У этих двух муз общие цели — работать и для сегодняшнего человека, и для Вечности. Есть общее и в методе.
Скажем, в архитектуре существует понятие «парящих точек». Ими увлекался академик Иван Владиславович Жолтовский. Он сам многие годы был магической точкой притяжения нашей архитектуры. Жил он в загадочном особняке на улице Станкевича, рядом с кирхой, где сейчас находится студия звукозаписи «Мелодия». Однажды мне с сокурсником довелось посетить его келью. Пергаментный череп зодчего посвечивал в вековом полумраке. Патриций пропорций, он проповедовал Палладио и выцветшим взором цепко вглядывался в «парящие точки» жизни.
Напомню о них тем, кто запамятовал.
Точка пересечения осей несущих опор архитектуры находится вне здания, как бы паря над ним. Она невидима для непрофессионалов, но именно она влияет на строй архитектуры.
Так, например, колонны классического Парфенона построены слегка наклонно, «с развалом», как расставленные ноги. Их оси, если продлить их, сходятся над храмом в одной точке, которая расположена в золотом сечении по отношению к Парфенону. Такой магический центр и называют в архитектуре «парящей точкой».
Точно так же оси энтазиса стен и пилястр Троице-Сергиевой лавры сходятся в одной небесной точке. Все здание как бы стремится к ней. Когда позднее зодчий Ухтомский построил колокольню, он завершил ее именно на уровне «парящей точки». Он инстинктивно уловил эту высоту.
Магнитная точка поэзии часто находится вне текста стихотворения, как бы паря над ним. К ней устремлено напряжение стиха, к ней тянутся ветки и лепестки строк и рифм. Если такой точки нет или она ослабевает, лепестки опадают.
Прекрасная Дама была магической точкой Блока. В «Двенадцати» точка уже иная.
Кованый Медный всадник стал архитектурным центром композиции города, людских поколений, нашей культуры. Он является примером для нас.
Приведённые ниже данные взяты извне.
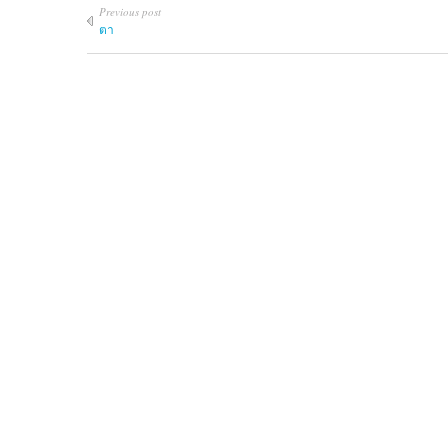
Previous post
ตา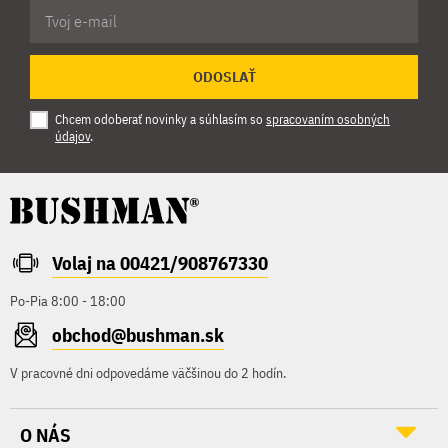
ODOSLAŤ
Chcem odoberať novinky a súhlasím so
spracovaním osobných
údajov
.
Volaj na 00421/908767330
Po-Pia 8:00 - 18:00
obchod@bushman.sk
V pracovné dni odpovedáme väčšinou do 2 hodín.
O NÁS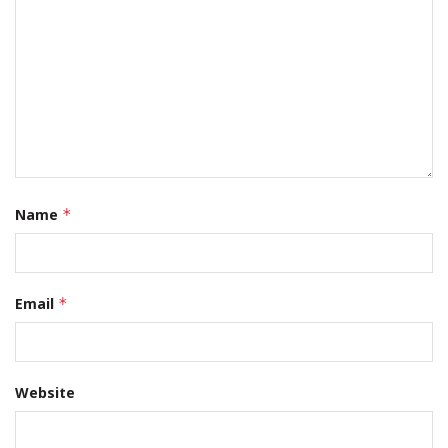
Name
*
Email
*
Website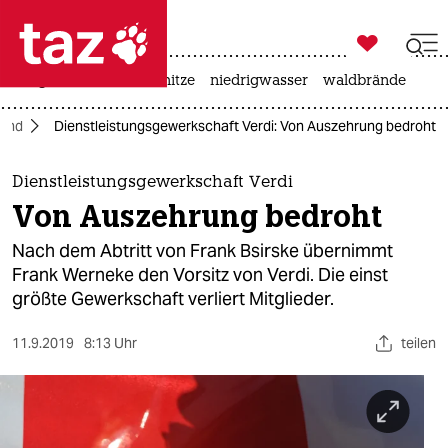

taz zahl ich
krieg in der ukraine
hitze
niedrigwasser
waldbrände

taz zahl ich
land
Dienstleistungsgewerkschaft Verdi: Von Auszehrung bedroht
taz zahl ich
themen
Dienstleistungsgewerkschaft Verdi
Von Auszehrung bedroht
politik
Nach dem Abtritt von Frank Bsirske übernimmt
öko
Frank Werneke den Vorsitz von Verdi. Die einst
größte Gewerkschaft verliert Mitglieder.
gesellschaft
11.9.2019
8:13 Uhr
teilen
kultur
sport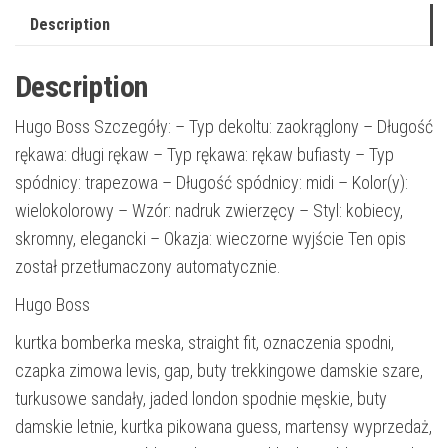
Description
Description
Hugo Boss Szczegóły: – Typ dekoltu: zaokrąglony – Długość
rękawa: długi rękaw – Typ rękawa: rękaw bufiasty – Typ
spódnicy: trapezowa – Długość spódnicy: midi – Kolor(y):
wielokolorowy – Wzór: nadruk zwierzęcy – Styl: kobiecy,
skromny, elegancki – Okazja: wieczorne wyjście Ten opis
został przetłumaczony automatycznie.
Hugo Boss
kurtka bomberka meska, straight fit, oznaczenia spodni,
czapka zimowa levis, gap, buty trekkingowe damskie szare,
turkusowe sandały, jaded london spodnie męskie, buty
damskie letnie, kurtka pikowana guess, martensy wyprzedaż,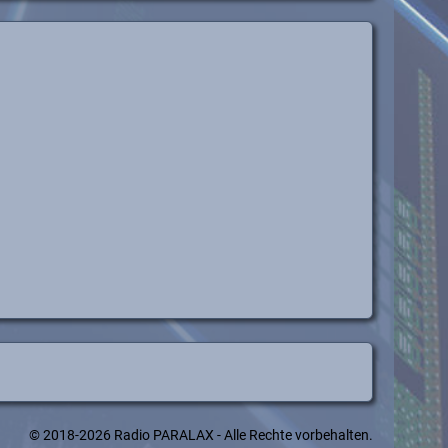
© 2018-2026 Radio PARALAX - Alle Rechte vorbehalten.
Если мы поднимем руку в небо, то наше тело представится как цепь отношений Кромка биополя, ладонь, собственно рука, грудь до пупка и ноги — эти части растут в отношении золотого сечения по направлению к земле.
Наш глаз инстинктивно ищет соотношения с размерами Земли. Не случайно, например, купол римского Пантеона представляет одну миллионную длины земной окружности. Человек ощущает себя частью общего. Поэтому пропорции Пантеона кажутся нам красивыми. Понятие, чувство красоты — неизъяснимое выражение связи с сутью. Конечно, зодчий Пантеона не бегал по земле, укладывая миллион раз размеры купола, но он случайно коснулся некоего мирового закона.
Земля тянется к небу. Но небо тянется к Земле. Так задуман человек. Поэтому пропорция нашего тела и растут в золотом сечении по направлению к земле. Земля — наша бесконечность. Человек осознает себя частью общего, вечного.
Второй магической точкой нашей архитектуры был другой Иван — Иван Леонидов, зодчий современных решений. В отличие от К. Мельникова или Бархина ему ничего из своих проектов не удалось осуществить, но его идеи двигали и одухотворяли архитектурный процесс. Он был как бы зодчим для зодчих, Хлебниковым архитектуры.
Жил он высоко, в знаменитом конструктивистском доме по проекту Гинзбурга, доме-корабле, где впервые были разработаны двухэтажные квартиры. Мне довелось консультировать у него свой дипломный проект. Проект моей строительной выставки представлял собой конструктивную спираль и зал с вантовым перекрытием, что не вязалось с ампирным и неоренесеансным стилем тех лет. Чтобы быть эстетически свободнее, я перешел для диплома с жилищно-общественного факультета на промышленный, к Мовчану. Нас было таких трое на курсе — Дима Айрапетов и Стасик Белов искали новых решений. Белов и привел меня к Леонидову.
Мастер был негромоздок ростом, но суров. Быт квартиры выдавал тяготы существования — он перебивался заработками, оформляя выставки.
Хмуро помолчав, он предложил невообразимое по тем временам решение выставки. Он нарисовал некое подобие ящерицы или питона с заглотанными кроликом и козленком, где на километровом пространстве объемы павильонов свободно переливались один в другой. Все было перекрыто одной эластичной пленкой. Пространство ползло, отдуваясь, то надувая, то втягивая живот. Это была архитектура «без архитектуры», без архитектурщины, нежесткое, свободное решение, аматериальная материя.